Tony Howard has been highly commended by the Outdoor Writers and Photographers Guild for the book about his life.With judges describing ‘Quest Into The Unknown’ like ‘the outline for a film’, the book tells the story of growing up in Greenfield in the 1940s and a lifetime of exploration from the Arctic to the Antarctic including north Africa, the middle east, the Americas and Asia.
It tells how he was part of the first ever ascent of the Troll Wall – a rock face in Norway previously beyond the realms of climbers – in 1965, a climb described by Joe Brown as ‘One of the greatest ever achievements by British rock climbers’.
It also details his work in the middle east, including the formation of the award-winning Jordan Trail, which now sees thousands of people head to the country to trek and climb.
Now the recognition is ready to go on another wall – at the home on the hills above his home village he shares with Di Taylor.
“I’m dead chuffed,” said Tony, who has won awards around Europe for his title Troll Wall and is in the stages of negotiating a deal to translate his latest work into Italian.
“It’s a personal book that took about three years to write. Well, three years’ worth of rainy days anyway!
“There were various magazine articles right since the 1950s that were used as the source material, which Di sorted into different countries.
“There are also thousands of photographs and by the end, about a third of what I put together had to be cut out.”
For all Tony’s exploration, there was a subject he felt suited him more than most – Greenfield and Saddleworth.“The first six chapters are all about being around Saddleworth and growing up in the area,” Tony said.
“It was nice writing about it, I’d never written about early life before, growing up in Greenfield and working on a farm.
“And back then, Greenfield was pretty much just that, a green field!”
With his latest award and with the Jordan Trail getting bigger and bigger, Tony could be forgiven for sitting back and looking at what he has achieved. Not a chance of it.
He still has plenty on his agenda and other places he wants to visit.

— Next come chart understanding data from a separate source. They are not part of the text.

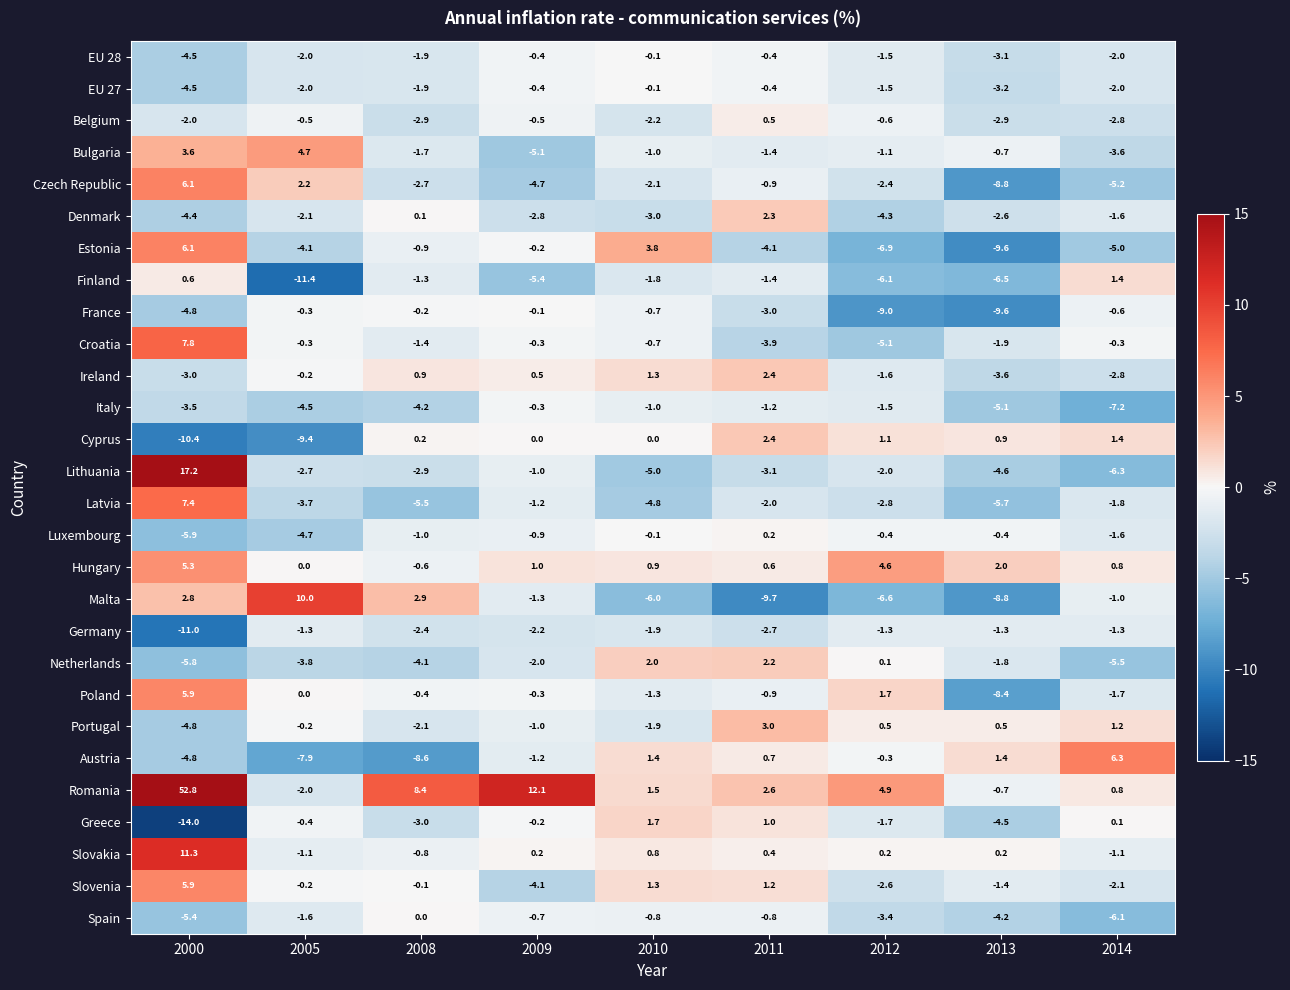

What is the sum of all Bulgaria values?

-6.3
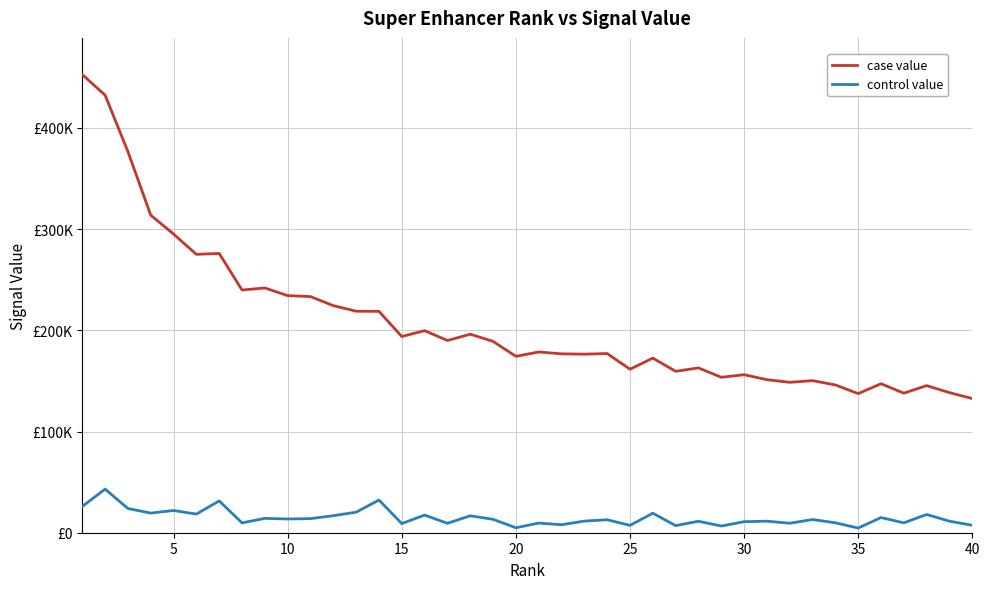

Reading right to left, what are all the values shown in this chart?

case value: 132555.3	138414.0	145333.7	137885.5	147206.8	137432.0	145999.3	150246.5	148595.8	151210.4	156136.2	153582.8	162839.6	159476.8	172532.3	161531.8	177016.9	176417.6	176726.3	178585.1	174278.9	189053.9	196121.8	189914.6	199632.6	193841.2	218713.1	218852.8	224357.4	233305.9	234268.4	241830.2	239793.9	275925.3	275049.0	295073.2	313713.5	376553.6	432327.8	452684.7
control value: 7371.3	11378.0	18015.8	9760.5	14991.7	4594.7	9790.9	13032.3	9363.3	11416.4	10910.5	6622.9	11327.1	7039.1	19259.5	7261.8	12816.5	11472.5	7858.2	9533.0	4893.6	13226.4	16733.1	9282.2	17435.4	9023.3	32305.6	20295.2	16825.7	13936.0	13555.8	14183.1	9709.6	31405.5	18415.6	21982.1	19401.1	23913.6	43108.0	25917.6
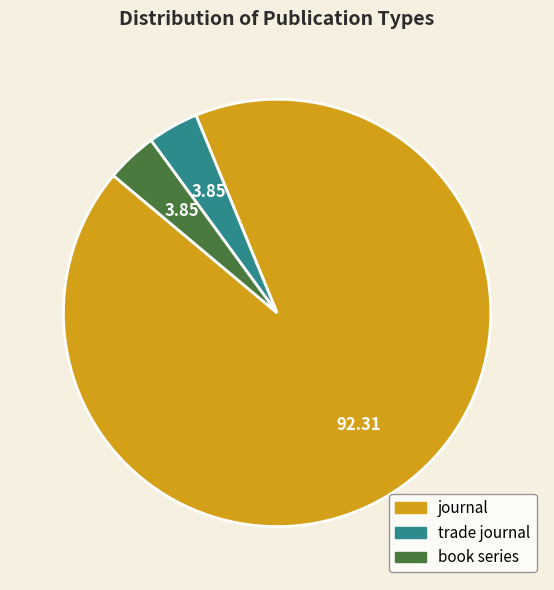

Do book series and journal together represent more than half of the pie?

Yes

“There’s a project in Egypt that I’d want to finish but going off the beaten track makes things almost impossible,” he said.
“I’d also like to go to Mongolia, Turkmenistan, Afghanistan – I’ve never been beyond Iran.”
The scale of Tony’s travels also takes in Canada and the rocky spine of the Americas, the Himalayas, remote Indian provinces, Madagascar, South Georgia and Antarctica.
Quest Into The Unknown – described as a ‘jaw-dropping account of a life of adventure that is the very definition of true exploration’ – takes the reader from Tony’s youth spent developing the crags of the Peak District, via whaling ships in the Southern Ocean, thousand-mile canoe trips in the Canadian Arctic, living amongst the Bedouin in the rocky mountains of Jordan, to the isolated opium tribes of Thailand.
Despite his globetrotting, Tony admits there are countries he cannot and will not visit – even though he has been to Syria three times before.
He and Di spotted a yawning gap when they visited the country and are the brains behind the Jordan Trail, which has brought upwards of $6million to the country’s economy and scooped the World Tourism Award 2018.
Their work over about 15 years has even been met with Royal approval and thanks from more than one ruler.
And as ever, Tony is looking forward to developing it even further, with more journeys planned to work closely with people who live there.
He said: “The Jordan Trail is doing really well and now it is winning even more awards.
“They’re currently training up French tourist guides to work on the trail and even though it is in the middle east, Jordan is safe.”
It is not just books and trails Tony is behind. He is also largely responsible for the design of today’s standard climbing sit harness.